Thanks for this Itzik, I wasn't yet aware of this function. I was, however, a bit surprised not to see any mention or consideration of standard data warehouse date (and time) dimensions (a la Kimball & Ross) – an incredibly common approach to bucketizing.
Hi Stuart, sure, this would be a great topic for an article in its own right. Here I mainly wanted to point out this specific function to give it some exposure, and to explain how to emulate it with a custom solution. The hope is to see it available some day in the more commonly used flavors of SQL Server. :)
Another great article. Emulations are always appreciated to help those that don't necessarily have the 'latest and greatest' tech. Thanks again.
Thanks John!
One frustration I often have with date/time data is that even though an index on datetime[2] is also ordered by hour, day, month etc a GROUP BY cannot leverage this in a stream aggregate without an unneeded sort.
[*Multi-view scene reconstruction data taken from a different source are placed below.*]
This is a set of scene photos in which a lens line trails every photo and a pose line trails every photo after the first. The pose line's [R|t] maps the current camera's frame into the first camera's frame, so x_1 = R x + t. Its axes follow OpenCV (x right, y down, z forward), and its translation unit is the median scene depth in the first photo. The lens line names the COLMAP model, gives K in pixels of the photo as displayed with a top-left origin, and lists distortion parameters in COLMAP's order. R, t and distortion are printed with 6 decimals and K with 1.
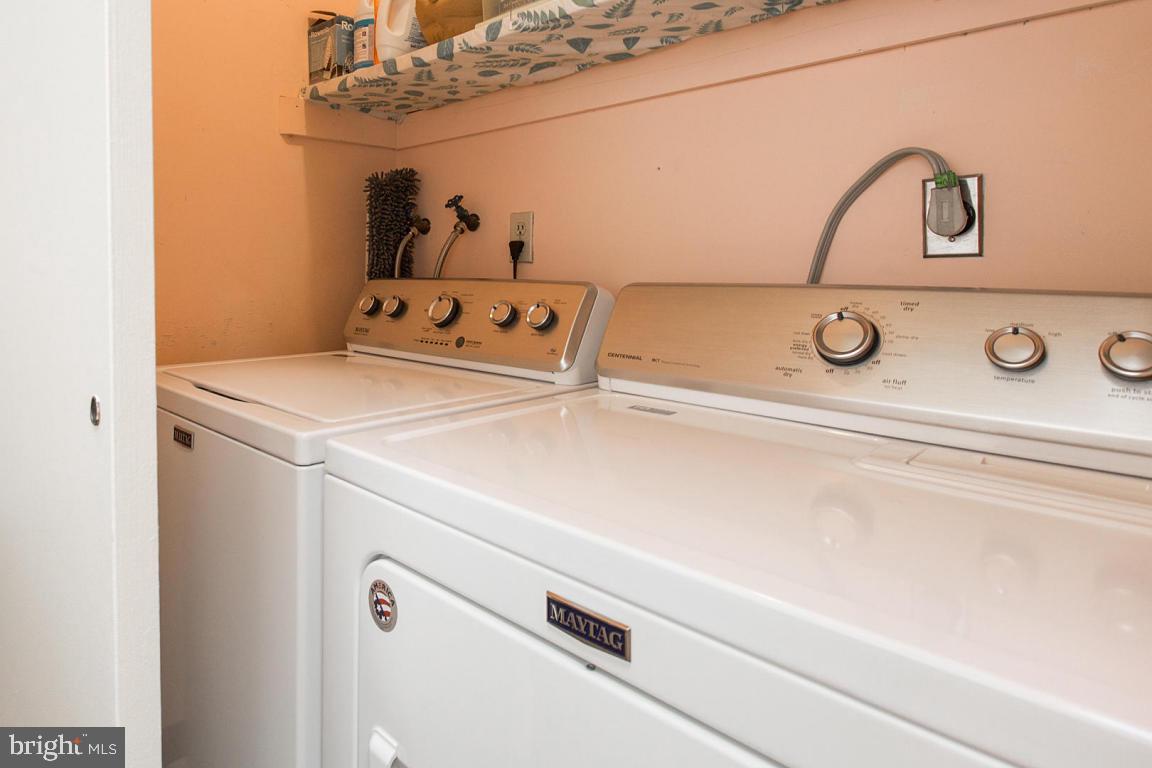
lens RADIAL K [[608.2, 0, 572.1], [0, 608.2, 388.7], [0, 0, 1]] dist [0.001270, 0.001642]
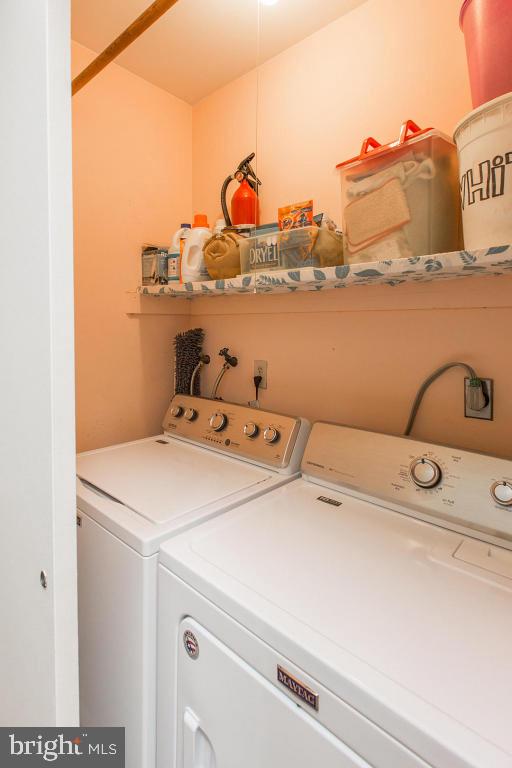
lens RADIAL K [[363.1, 0, 310.2], [0, 363.1, 308.0], [0, 0, 1]] dist [0.006122, -0.001057]
pose [[0.997488, 0.001991, 0.070812, -0.011716], [-0.001681, 0.999989, -0.004437, -0.492946], [-0.070820, 0.004307, 0.997480, -0.133788]]
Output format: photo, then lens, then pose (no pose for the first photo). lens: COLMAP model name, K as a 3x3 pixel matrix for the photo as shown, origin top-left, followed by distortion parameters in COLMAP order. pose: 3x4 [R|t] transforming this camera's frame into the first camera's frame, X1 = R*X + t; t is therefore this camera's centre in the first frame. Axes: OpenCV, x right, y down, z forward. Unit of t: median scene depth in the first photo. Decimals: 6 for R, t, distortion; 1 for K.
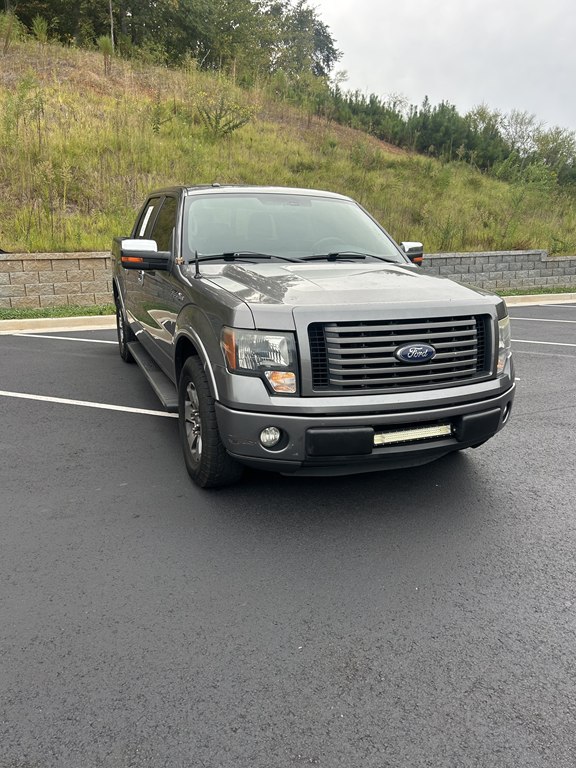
lens RADIAL K [[586.6, 0, 274.7], [0, 586.6, 365.4], [0, 0, 1]] dist [0.040002, -0.046384]
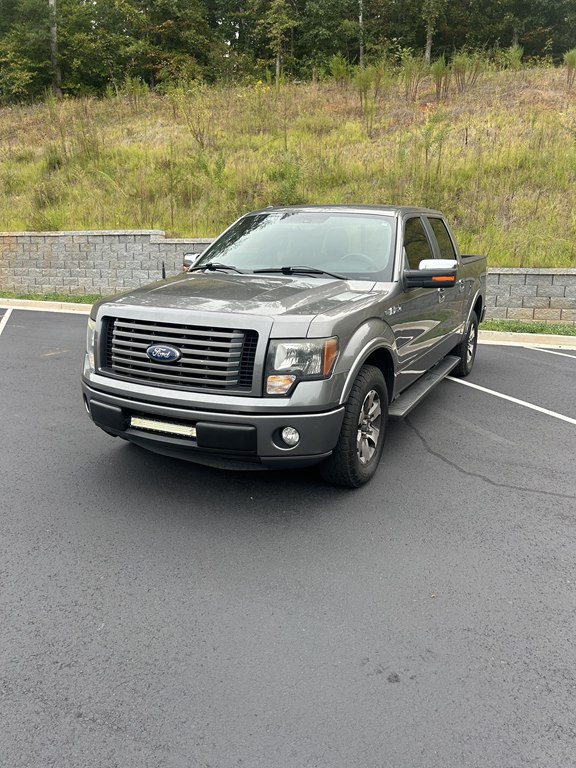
lens RADIAL K [[563.2, 0, 293.3], [0, 563.2, 378.6], [0, 0, 1]] dist [0.041719, -0.045669]
pose [[0.678597, 0.170857, -0.714362, 1.159887], [-0.172247, 0.982466, 0.071356, -0.091742], [0.714028, 0.074625, 0.696128, 0.430186]]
Wonder if the DATE_BUCKET function is optimised to take advantage of any index here?
Hi Martin,
I hear you. I got a similar comment from Rob Farley.
I don't have access to an Azure SQL Edge instance to check, but frankly if much simpler date and time functions like YEAR are not optimized as order-preserving functions, I doubt that DATE_BUCKET is.
To add to the grouping frustration, it also pops up in window functions and classic gaps-and-islands. Made all the more painful by the fact that the compiler actually *has* a "Merge Interval" operator (takes a sorted input and merges overlapping or abutting ranges), but we can't use it explicitly.
This is not just an issue with dates, it also comes up in any kind of bucketing analysis.
Microsoft recently released the first public preview of SQL Server 2022, and it includes support for the DATE_BUCKET function. All examples with the DATE_BUCKET function in this article run successfully against SQL Server 2022 public preview (CTP 2.0).
Moreover, the optimization of this function can rely on index order where relevant. For example, when grouping by this function the optimizer can leverage a Stream Aggregate operator that relies on index order without the need for explicit sorting. This addresses Martin Smith's question on the matter. That's truly a pleasant surprise.